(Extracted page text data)
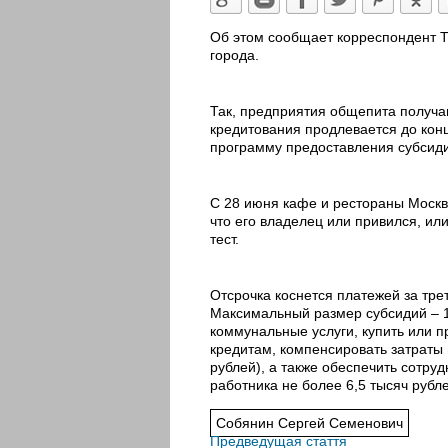
Об этом сообщает корреспондент T
города.
Так, предприятия общепита получа
кредитования продлевается до кон
программу предоставления субсиди
С 28 июня кафе и рестораны Москв
что его владелец или привился, ил
тест.
Отсрочка коснется платежей за тре
Максимальный размер субсидий – 1
коммунальные услуги, купить или п
кредитам, компенсировать затраты
рублей), а также обеспечить сотру
работника не более 6,5 тысяч рубле
Собянин Сергей Семенович
Предведущая стаття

**Your instructions**: Please set down the records above verbatim, with each picture left out.

**Exercise result**:
Об этом сообщает корреспондент T
города.
Так, предприятия общепита получа
кредитования продлевается до кон
программу предоставления субсиди
С 28 июня кафе и рестораны Москв
что его владелец или привился, ил
тест.
Отсрочка коснется платежей за тре
Максимальный размер субсидий – 1
коммунальные услуги, купить или п
кредитам, компенсировать затраты
рублей), а также обеспечить сотру
работника не более 6,5 тысяч рубле
Собянин Сергей Семенович
Предведущая стаття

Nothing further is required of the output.